About Sint Maarten Library

Philipsburg Jubilee Library was founded on 23 November 1923, the year in which Queen Wilhelmina celebrated her silver jubilee. Hence the name Philipsburg Jubilee Library. The initiative to set up a library was taken by W.R. Plantz, C.M. Darrell, C.C.G. Philipszoon, A.C. Wathey and C.A. Beaujon, who recognized the necessity and importance of reading by all.

The first books were purchased with money donated by some of the wealthier people on St. Maarten. A big problem was the absence of a permanent building. Time and again the library was moved around in order to make room for offices, schools, etc.
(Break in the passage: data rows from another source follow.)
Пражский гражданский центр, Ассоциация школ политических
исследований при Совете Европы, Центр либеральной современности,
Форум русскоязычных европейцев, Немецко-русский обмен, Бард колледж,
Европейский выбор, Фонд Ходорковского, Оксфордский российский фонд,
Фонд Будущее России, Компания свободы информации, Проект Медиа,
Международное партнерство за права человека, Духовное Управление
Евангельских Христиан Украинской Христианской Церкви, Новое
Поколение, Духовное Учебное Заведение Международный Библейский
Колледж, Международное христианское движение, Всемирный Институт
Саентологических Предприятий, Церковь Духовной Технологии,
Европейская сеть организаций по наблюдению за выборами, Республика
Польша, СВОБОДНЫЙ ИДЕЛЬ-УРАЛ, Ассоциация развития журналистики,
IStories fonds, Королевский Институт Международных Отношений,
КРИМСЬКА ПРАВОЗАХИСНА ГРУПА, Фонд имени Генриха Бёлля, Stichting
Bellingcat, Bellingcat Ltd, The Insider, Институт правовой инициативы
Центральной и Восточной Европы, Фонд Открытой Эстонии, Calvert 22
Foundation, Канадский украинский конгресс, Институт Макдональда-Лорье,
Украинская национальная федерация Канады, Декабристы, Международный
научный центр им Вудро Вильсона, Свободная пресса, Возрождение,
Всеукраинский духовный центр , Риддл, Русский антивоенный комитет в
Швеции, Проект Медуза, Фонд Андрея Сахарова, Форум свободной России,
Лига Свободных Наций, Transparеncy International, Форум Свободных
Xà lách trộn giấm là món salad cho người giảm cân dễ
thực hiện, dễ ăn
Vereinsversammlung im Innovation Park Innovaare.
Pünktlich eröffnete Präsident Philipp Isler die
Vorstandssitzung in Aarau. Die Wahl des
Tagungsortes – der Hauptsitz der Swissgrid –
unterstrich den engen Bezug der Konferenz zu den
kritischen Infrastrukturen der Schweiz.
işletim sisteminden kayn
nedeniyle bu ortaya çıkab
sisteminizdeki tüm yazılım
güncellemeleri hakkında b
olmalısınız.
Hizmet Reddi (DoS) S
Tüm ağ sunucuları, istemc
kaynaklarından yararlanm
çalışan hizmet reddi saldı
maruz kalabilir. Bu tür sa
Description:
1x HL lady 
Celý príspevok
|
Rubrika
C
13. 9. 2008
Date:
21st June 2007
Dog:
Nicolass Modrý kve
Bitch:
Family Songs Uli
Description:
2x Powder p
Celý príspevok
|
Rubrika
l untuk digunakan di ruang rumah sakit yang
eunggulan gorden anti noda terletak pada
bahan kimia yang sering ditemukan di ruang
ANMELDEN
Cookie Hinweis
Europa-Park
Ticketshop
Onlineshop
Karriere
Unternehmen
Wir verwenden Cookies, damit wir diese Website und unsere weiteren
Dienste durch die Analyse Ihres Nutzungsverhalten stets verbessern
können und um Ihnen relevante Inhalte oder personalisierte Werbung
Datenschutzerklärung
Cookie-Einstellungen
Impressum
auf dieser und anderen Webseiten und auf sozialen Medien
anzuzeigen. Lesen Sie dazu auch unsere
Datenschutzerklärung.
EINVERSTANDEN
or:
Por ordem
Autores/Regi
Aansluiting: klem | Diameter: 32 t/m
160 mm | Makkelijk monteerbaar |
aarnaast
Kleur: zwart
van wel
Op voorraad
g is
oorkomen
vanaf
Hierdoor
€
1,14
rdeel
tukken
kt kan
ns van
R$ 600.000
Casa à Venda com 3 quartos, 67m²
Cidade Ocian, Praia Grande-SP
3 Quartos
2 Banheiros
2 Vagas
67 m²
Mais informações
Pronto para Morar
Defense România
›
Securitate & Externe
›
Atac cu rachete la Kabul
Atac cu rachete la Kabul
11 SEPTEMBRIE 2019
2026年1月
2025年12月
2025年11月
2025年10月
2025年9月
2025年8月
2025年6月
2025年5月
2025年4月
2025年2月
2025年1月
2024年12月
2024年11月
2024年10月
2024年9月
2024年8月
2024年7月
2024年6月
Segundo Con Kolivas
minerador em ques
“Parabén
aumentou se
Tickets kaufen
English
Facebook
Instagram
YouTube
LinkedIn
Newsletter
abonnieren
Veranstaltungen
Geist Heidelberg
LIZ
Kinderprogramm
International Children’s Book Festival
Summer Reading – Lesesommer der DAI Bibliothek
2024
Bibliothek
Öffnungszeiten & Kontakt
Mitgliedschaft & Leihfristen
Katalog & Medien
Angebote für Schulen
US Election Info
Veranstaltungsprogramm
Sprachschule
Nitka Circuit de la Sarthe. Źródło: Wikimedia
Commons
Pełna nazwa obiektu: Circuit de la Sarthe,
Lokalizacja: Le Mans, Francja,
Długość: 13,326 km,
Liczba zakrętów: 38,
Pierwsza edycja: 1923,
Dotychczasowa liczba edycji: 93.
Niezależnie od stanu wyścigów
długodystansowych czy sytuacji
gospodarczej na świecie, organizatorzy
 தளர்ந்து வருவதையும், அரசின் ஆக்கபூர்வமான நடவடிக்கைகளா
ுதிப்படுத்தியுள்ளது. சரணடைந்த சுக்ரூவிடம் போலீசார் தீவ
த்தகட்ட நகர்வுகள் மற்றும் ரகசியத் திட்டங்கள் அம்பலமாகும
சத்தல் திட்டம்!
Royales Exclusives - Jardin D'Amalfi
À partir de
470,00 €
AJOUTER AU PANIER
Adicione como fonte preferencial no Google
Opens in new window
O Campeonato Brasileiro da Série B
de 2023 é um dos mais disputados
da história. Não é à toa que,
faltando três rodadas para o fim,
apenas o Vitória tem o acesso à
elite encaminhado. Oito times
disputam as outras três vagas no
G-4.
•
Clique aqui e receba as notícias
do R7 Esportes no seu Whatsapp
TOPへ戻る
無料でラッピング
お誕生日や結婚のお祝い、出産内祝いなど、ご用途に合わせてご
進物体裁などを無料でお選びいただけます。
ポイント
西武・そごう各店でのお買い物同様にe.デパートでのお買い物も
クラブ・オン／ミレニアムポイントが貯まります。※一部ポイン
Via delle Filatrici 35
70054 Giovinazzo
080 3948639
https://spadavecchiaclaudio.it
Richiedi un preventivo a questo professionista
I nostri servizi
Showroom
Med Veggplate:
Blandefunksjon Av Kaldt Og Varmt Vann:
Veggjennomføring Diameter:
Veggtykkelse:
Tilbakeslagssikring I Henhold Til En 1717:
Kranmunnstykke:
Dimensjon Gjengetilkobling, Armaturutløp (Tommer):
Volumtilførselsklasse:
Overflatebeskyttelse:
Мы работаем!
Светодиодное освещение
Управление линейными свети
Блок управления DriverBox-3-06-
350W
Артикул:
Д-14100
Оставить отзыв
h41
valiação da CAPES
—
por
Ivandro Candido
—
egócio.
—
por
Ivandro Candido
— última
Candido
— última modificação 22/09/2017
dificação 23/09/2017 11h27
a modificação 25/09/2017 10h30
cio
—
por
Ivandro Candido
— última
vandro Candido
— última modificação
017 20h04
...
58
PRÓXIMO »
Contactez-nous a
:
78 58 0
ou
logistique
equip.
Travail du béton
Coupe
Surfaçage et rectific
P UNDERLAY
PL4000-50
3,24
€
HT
In these early days the library was run exclusively by volunteers.

Some time in the late 1950s or early 1960s the St. Maarten Cultural Centre started a Dutch children's library, also run by volunteers. When a qualified librarian, Blanca Hodge, moved to St. Maarten in 1967, the then lieutenant governor, Mr. Jappa Beaujon, decided the two libraries should merge, keeping the name Philipsburg Jubilee Library. The new library was to be run by a board consisting of members of both libraries.

Mrs. Blanca Hodge started her new job in January 1968 by making quite a few changes. She catalogued the books and merged the members' records from the two separate libraries. At the time the library was housed in the same accommodation as the courthouse, where marriage ceremonies were also often conducted. Though sometimes interesting, this was hardly ideal. This situation ended in August 1968, when the library moved to a new building, together with the St Maarten Cultural Centre. In 1974 an extra member of staff was taken on and from 1978 the number of employees grew to the current number of 14.

Quite soon the "new" library of 1968 became too small. As early as 1978 plans for a new building were emerging, but it took until 8 April 1983 for Miss Berthilde Carty and Miss Clemmy Carty, both pioneers in library work on St. Maarten, to lay the corner stone for the new premises. On 10 March 1984 the library moved to its new building on Ch. E. W. Voges Street, which was more than 20 times the size of its previous accommodation. The new library opened its doors to the public on 2 April 1984. From then on the card catalogue was superfluous as Philipsburg Jubilee Library became the first library in the Netherlands Antilles to be fully automated. In 1997 the internet found its way into the library, making it possible for every library member to become familiar with this medium, and on the occasion of its 75th jubilee, the library could be found on the World Wide Web.